The news from Roger Protz yesterday that AB InBev are considering the future of Boddingtons Bitter created something of a Proustian rush, although I don't do cakes. I started my drinking career in Doncaster and Middlesbrough, neither of which were ripe territory for Boddingtons (and I will have to write about 80s beers in Teesside one day), but when Whitbread bought the brewery in 1989 they saw Boddies as a strong product for expansion and within a year or so it started to turn up on hand pull on bars in their tied estate, including my local. It became remarkably popular, especially as the alternative was Trophy, cask Trophy, but Trophy nonetheless. After years of the caramel hues of John and Samuel Smiths' and Tetley's and Newcastle Brown, the straw colour of Boddingtons was a revelation, and its sharp, almost astringent taste set it well apart from anything else available in the area. Combined with a laddish marketing campaign and the ascendance of Manchester as a font of hip, Boddies got big. It was the most popular canned beer in the mid 90s with the application of the Draughtflow widget - it needed a sparkler to get its definitive creamy head anyway - and at its peak was shifting 850,000 barrels a year.

Now, I wouldn't consider myself a purist. I drank lager for years when there were few alternatives to be had in most pubs, but it did become clear that Boddingtons as it was died when someone decided that it was going to be Whitbread's flagship bitter brand.
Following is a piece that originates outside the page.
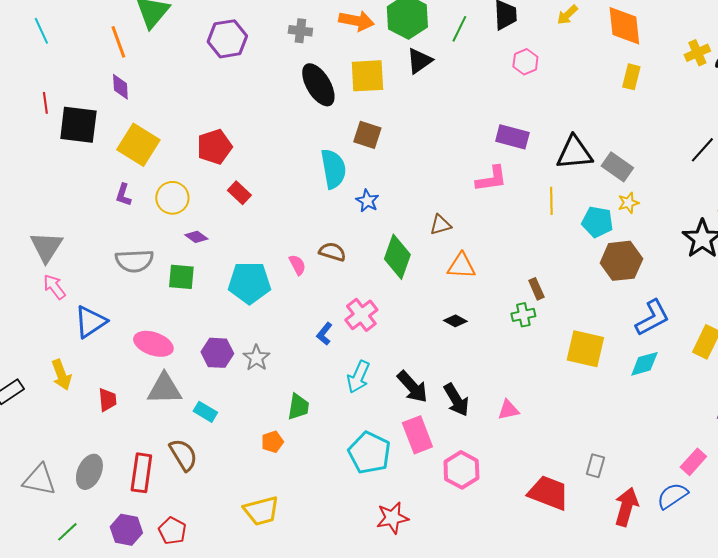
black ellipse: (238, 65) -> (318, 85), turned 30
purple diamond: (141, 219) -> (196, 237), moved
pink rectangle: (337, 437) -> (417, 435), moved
It's probably (barely) living proof that there's a point where a beer can only decline in quality. I don't think I've seen it on cask certainly since the AB Inbev takeover in 2000: in Leeds it's more likely to be on chilled risers in venues, nightclubs and student pubs with all the taste taken out. I knew that Strangeways brewery closed in 2004, which in the scheme of things is much the same as just what's happened with Tetley's in Leeds, but now the brewing contract with Hydes has ended, Hydes is moving to new premises near Salford's sparkling Media City and Boddingtons, production now back at 50,000 barrels a year, may be no more.

The news has decided for me what my first brew is going to be though. The recipe for Boddingtons bitter is in 'Brew Your Own British Real Ale' so I'm going to give it a go with malt extract. If that works, I'll try it with grain. And then I'll start making variations. It may be fond memory (and the last time I actually drank cask Boddingtons is probably 20 years ago) but it's a pretty good baseline even for modern ales.